Acontece, agora, que esse tipo de concepção da política do ódio está inserida num contexto de morte que se alastra por toda a sociedade, com a pandemia dizimando vidas, alastrando a doença e piorando as condições econômicas e sociais. É a política da morte potencializando uma morte pandêmica que já ganha conotações políticas, porque o atual governo optou por não combatê-la, menosprezando-a, considerando a covid-19 algo passageiro e desprezível, uma “gripezinha”. Estamos rumando para meio milhão de mortes, e não para 2 mil, como alguns de seus “assessores” previam.
Isso se fez por omissões, não compra de vacinas nos momentos adequados, falta de previsão, inobservância de cuidados sanitários como isolamento social, uso de máscaras e álcool em gel, além do “receituário” de “poções mágicas” como cloroquina e assemelhadas, em que foram gastos, inutilmente, milhões de reais. Só se pode concluir que o Palácio do Planalto está repleto de pesquisadores e doutores do mais alto gabarito e competência! Os mortos agradecem…
A CPI, entre outras virtudes, está trazendo novamente todos esses atos irresponsáveis, diria até criminosos, à tona. Ela reatualiza o que o governo gostaria que fosse relegado, passado, expondo o desgoverno reinante. Achar que ela seria apenas repetitiva significa desconsiderar seu efeito político, contínuo durante toda a sua vigência, podendo estender-se por seis meses. Ela opera cumulativamente, fazendo a memória coletiva encontrar uma explicação para o sofrimento dos brasileiros, relembrando a incúria governamental.
A morte do ator Paulo Gustavo por covid, por exemplo, termina fortalecendo a CPI e sua repercussão ao estabelecer um nexo causal entre o seu infortúnio e a irresponsabilidade presidencial. Eis por que as redes sociais, ao repercutirem o decesso desse notável ator, puseram o próprio presidente Bolsonaro em xeque. Mas a política do ódio pode ter efeito bumerangue, quando a sociedade passa a ter consciência do valor da vida, do diálogo e da pacificação das relações políticas.
A política da morte não se preocupa com incoerências e contradições.

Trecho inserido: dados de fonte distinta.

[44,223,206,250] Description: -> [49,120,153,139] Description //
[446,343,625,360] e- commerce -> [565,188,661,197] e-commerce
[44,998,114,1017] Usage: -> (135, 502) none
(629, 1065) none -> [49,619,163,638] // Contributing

Ao contrário, delas se alimenta, porque a destruição desconhece limites, incluídos os lógicos, os do cálculo. O presidente Bolsonaro ora diz uma coisa, ora diz outra, ora avança, ora recua, seguindo apenas suas estimativas e as de sua família e equipe do que é melhor para eles no cenário almejado de reeleição. O Brasil, a vida, o bem-estar, a saúde, a educação, o emprego, a fome não entram em suas considerações. Exigir aqui racionalidade é pura perda de tempo. Enganam-se os políticos e partidos que os apoiam achando que poderão corrigir esses “excessos”. Eles são elementos constitutivos de suas ações. A narrativa do ódio não deixa de ser coerente.

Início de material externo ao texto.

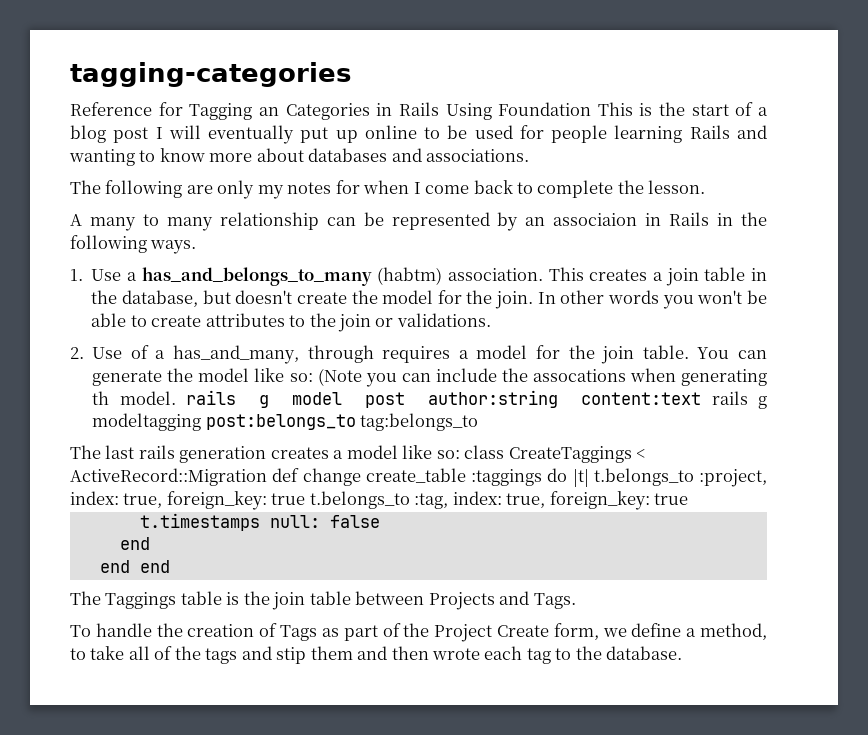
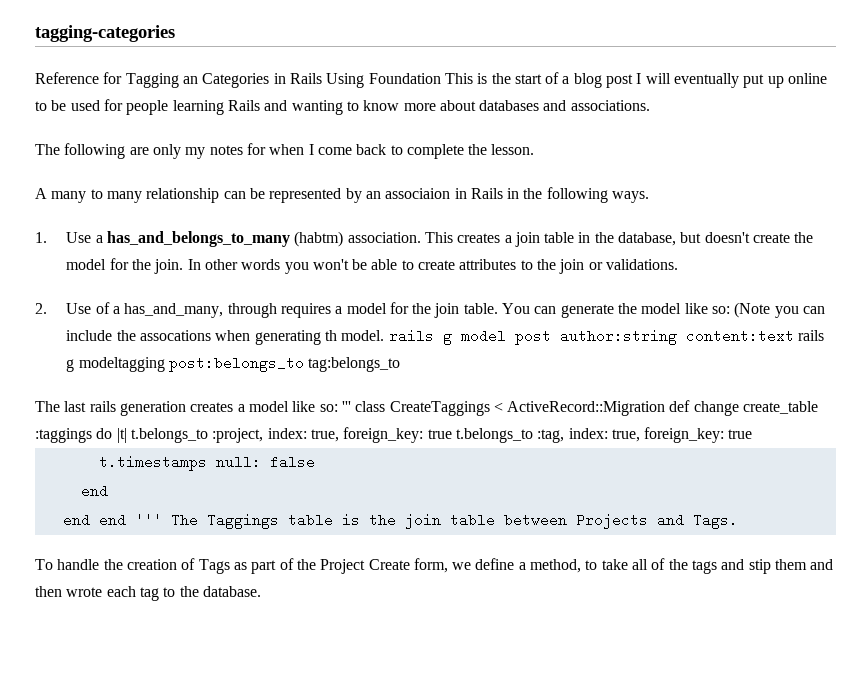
(460, 454) none -> [341,401,351,412] '''
(170, 566) // -> [134,513,162,527] '''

Nesse sentido, o trabalho da CPI já começa a produzir os seus efeitos. Dentre eles, assinale-se a importância que Bolsonaro e sua família e equipe lhe estão atribuindo, mesmo que digam que ela nada significa. O seu próprio dizer negativo mostra a sua valorização. Um dia destes, o presidente afirmou, no seu cercadinho preferido, onde fanáticos repercutem a suas falas destrutivas, entre os seus amigos ocasionais, que os opositores da cloroquina são “canalhas” e a China está conduzindo uma “guerra bacteriológica” ou algo similar.
Embora tente o contrário, Bolsonaro exibe, aos gritos, a importância da CPI. Ao reiterar a relevância “médica” da cloroquina, procura expor os brasileiros ainda mais à doença e à morte, incentivando-a, ao mesmo tempo que provoca o maior parceiro comercial, sanitário e médico do País, para que nos retalie. Qual o seu objetivo? Reduzir a importação de vacinas e dos seus insumos para a produção nacional? Alastrar ainda mais a morte, num contexto de fome e desemprego?